Quickfire Q&A

with Kate Mills

Having attended the vernissage festivities for the 2016 Biennale of Sydney, W.E. decided to take the opportunity to learn a little more about its new Chair, Kate Mills. With a background in policy, law and governance, she is also a passionate, if eclectic, collector of visual art, has a bursting library of books, foreign film DVDs and videos, vinyl and other (still) unfashionable items (although convinced their time will come). 

W.E. When someone says the word 'art' what springs to mind?

K.M  Creativity, experimentation, polemical, quirky, cheeky and even visceral - not bounded by any particular form or material – that traverses a wide field of endeavours including film, writing, music, dance     and other performance works, in addition to what might conventionally be considered “art”, such as painting or photography, or other visual art forms.  It is a way of conceiving – seeing and thinking about the various worlds we each occupy, our place in them, what we idealise, find inspiring or fetishise and often a means of confronting issues or provoking differing views of and responses to the status quo.

W.E. How does art make a difference to your life?

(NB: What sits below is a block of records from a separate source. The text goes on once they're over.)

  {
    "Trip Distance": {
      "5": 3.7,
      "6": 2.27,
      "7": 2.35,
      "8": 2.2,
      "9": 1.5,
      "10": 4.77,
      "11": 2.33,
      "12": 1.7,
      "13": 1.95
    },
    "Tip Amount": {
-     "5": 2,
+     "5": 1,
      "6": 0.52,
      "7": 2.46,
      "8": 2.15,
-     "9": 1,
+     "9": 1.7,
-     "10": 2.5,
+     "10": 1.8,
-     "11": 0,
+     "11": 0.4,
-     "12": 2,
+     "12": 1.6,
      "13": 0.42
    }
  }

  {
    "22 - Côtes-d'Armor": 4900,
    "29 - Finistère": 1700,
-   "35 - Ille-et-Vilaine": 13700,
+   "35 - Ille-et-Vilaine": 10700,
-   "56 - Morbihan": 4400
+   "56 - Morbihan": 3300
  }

K.M. It reminds me constantly that there is a multiplicity of ideas or visions in life and in particular, that there are no right or wrong views nor any basis for belief in western socio-cultural hegemonies.  It also reminds me of the importance of making plenty of time in life to engage meaningfully with others and also with physical things (as distinct from cyber and virtual realities), to explore commonalities despite outward differences, to be both accepting and willing to be challenged, to be self-reflective, and ultimately, what a joy it is to be living.

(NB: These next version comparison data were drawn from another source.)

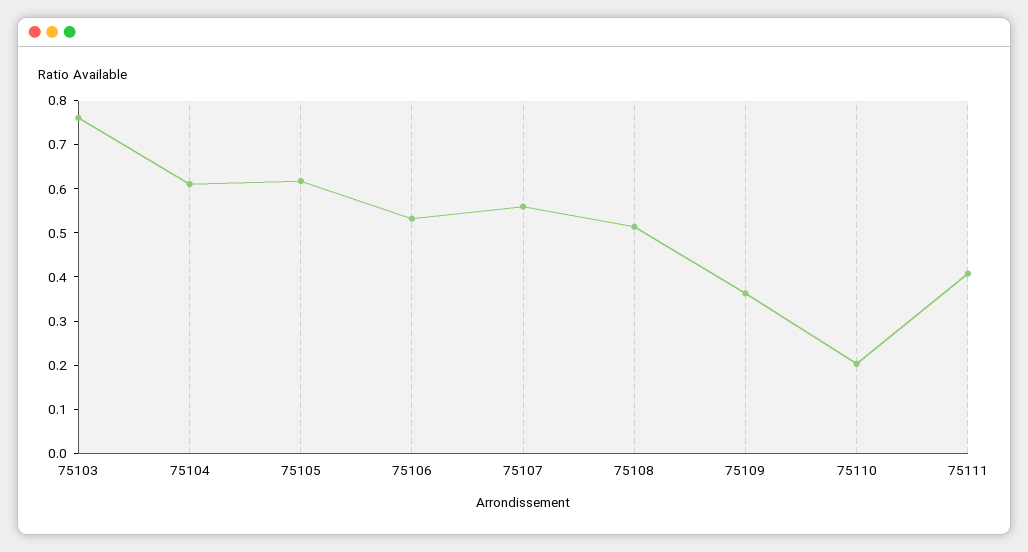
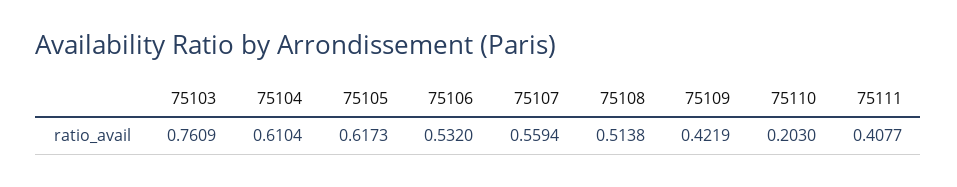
  {
    "75103": 0.7609,
    "75104": 0.6104,
    "75105": 0.6173,
    "75106": 0.532,
    "75107": 0.5594,
    "75108": 0.5138,
-   "75109": 0.36,
+   "75109": 0.4219,
    "75110": 0.203,
    "75111": 0.4077
  }

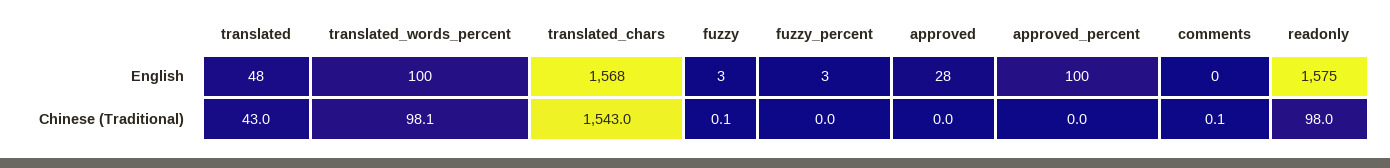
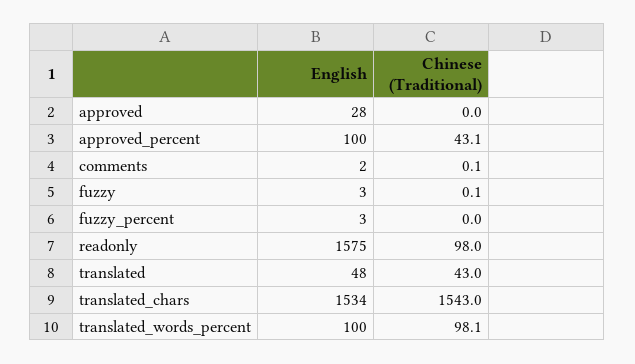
  {
    "translated": {
      "English": 48,
      "Chinese (Traditional)": 43
    },
    "translated_words_percent": {
      "English": 100,
      "Chinese (Traditional)": 98.1
    },
    "translated_chars": {
-     "English": 1568,
+     "English": 1534,
      "Chinese (Traditional)": 1543
    },
    "fuzzy": {
      "English": 3,
      "Chinese (Traditional)": 0.1
    },
    "fuzzy_percent": {
      "English": 3,
      "Chinese (Traditional)": 0
    },
    "approved": {
      "English": 28,
      "Chinese (Traditional)": 0
    },
    "approved_percent": {
      "English": 100,
-     "Chinese (Traditional)": 0
+     "Chinese (Traditional)": 43.1
    },
    "comments": {
-     "English": 0,
+     "English": 2,
      "Chinese (Traditional)": 0.1
    },
    "readonly": {
      "English": 1575,
      "Chinese (Traditional)": 98
    }
  }

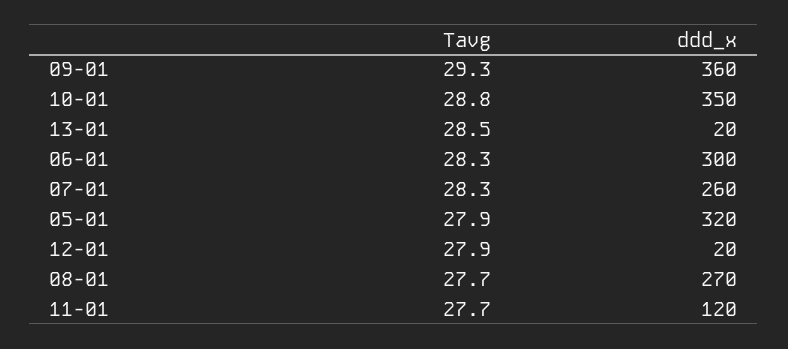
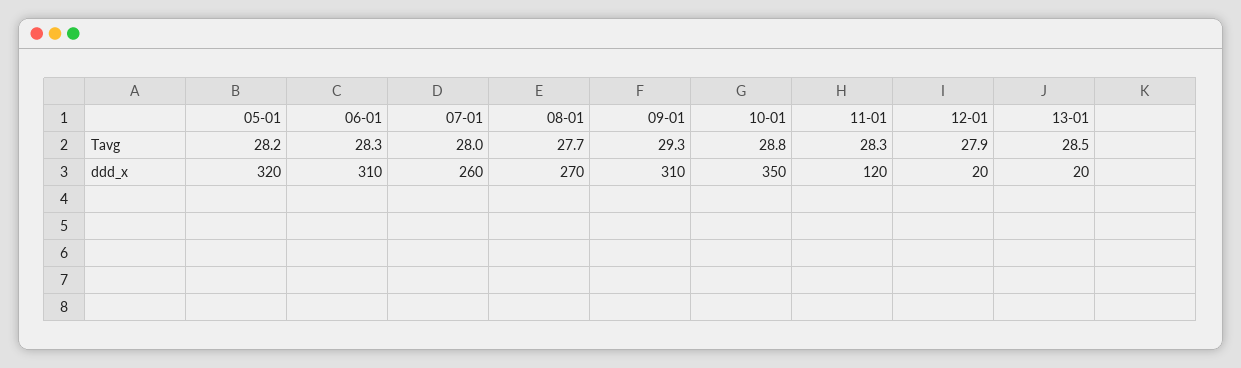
  {
    "Tavg": {
      "09-01": 29.3,
      "10-01": 28.8,
      "13-01": 28.5,
      "06-01": 28.3,
-     "07-01": 28.3,
+     "07-01": 28,
-     "05-01": 27.9,
+     "05-01": 28.2,
      "12-01": 27.9,
      "08-01": 27.7,
-     "11-01": 27.7
+     "11-01": 28.3
    },
    "ddd_x": {
-     "09-01": 360,
+     "09-01": 310,
      "10-01": 350,
      "13-01": 20,
-     "06-01": 300,
+     "06-01": 310,
      "07-01": 260,
      "05-01": 320,
      "12-01": 20,
      "08-01": 270,
      "11-01": 120
    }
  }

W.E. Tell us about your top five 'dream' instagram followers.  

K.M. A mere five is tough. I have selected the following for their lack of conventionalism, the inability to neatly categorise their work and their influence generally. The first would be Louise Bourgeois for her singular iconoclasm, particularly in spotlighting the negative effects of patriarchies, her unapologetic critique of the visual arts including those artists brave enough to visit her home and subject their work to her unflinching gaze (she held regular workshops at home over many years which any artist could attend), and for producing so many works of quiet majesty in addition to the more iconic works for which she is now mainly known. I would then have to say Margarethe von Trotta for creating fresh portrayals of women in film and their relationships in the context of a variety of political settings while eschewing feminism. David Bowie  would be next for having such a restless approach to music and being highly inventive and experimental with musical forms or genres right up to his death – Blackstar is a true masterpiece. The writer and poet Roberto Bolano produced some of the most imaginative, lyrical and (frequently) subversive works I have read, including casting chief protagonists as villainous writers or poets to explore the relationship between crime and poetry and to highlight the violent underbelly of Latin America. And finally I think I would choose Peggy Guggenheim for taking the road seemingly less travelled, promoting so many artists (controversially) and creating such an interesting legacy.

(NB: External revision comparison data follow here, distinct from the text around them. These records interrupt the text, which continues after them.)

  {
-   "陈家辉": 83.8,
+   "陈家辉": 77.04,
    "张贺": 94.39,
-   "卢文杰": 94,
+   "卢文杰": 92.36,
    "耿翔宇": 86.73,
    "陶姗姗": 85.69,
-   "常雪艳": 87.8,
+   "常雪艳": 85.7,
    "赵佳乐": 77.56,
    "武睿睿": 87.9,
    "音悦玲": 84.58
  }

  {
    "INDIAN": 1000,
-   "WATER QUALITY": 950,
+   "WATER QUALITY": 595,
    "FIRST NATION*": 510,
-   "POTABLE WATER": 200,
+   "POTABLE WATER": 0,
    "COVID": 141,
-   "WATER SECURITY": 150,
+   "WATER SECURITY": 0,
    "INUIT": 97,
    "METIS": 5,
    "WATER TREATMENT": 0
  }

W.E. Of all the places you have been in the world, which would you describe the most creatively exciting?

K.M. Again a tough one as I have seen far too little of the world despite a lot of travel. I have a preference for London at present because it is a cultural crossroad – many artists from across the world still make their way there and it remains ripe with possibilities. It has a rich, varied and at times quite bloody or troubled history (including periodic violent confrontations between cultures and classes in recent times), yet still manages to support a diversity of artistic endeavours and practices which respond in challenging and ever creative ways; and enables us to see this work together with works across the ages, albeit sometimes in problematic fora (national institutions, whose policies for collecting or staging until relatively recently in some cases have come under scrutiny as paternalistic or culturally insensitive).

W.E. What is the last work you saw that blew your socks off?

K.M. Mona Hartoum’s untitled grater works on paper at an art fair in Hong Kong because in addition to making me feel squeamish at the thought of hand rubbing paper over a cheese grater, it was when I first sensed a frisson with my partner (we weren’t together at the time) and how a mutual passion for art could excite real possibilities in life.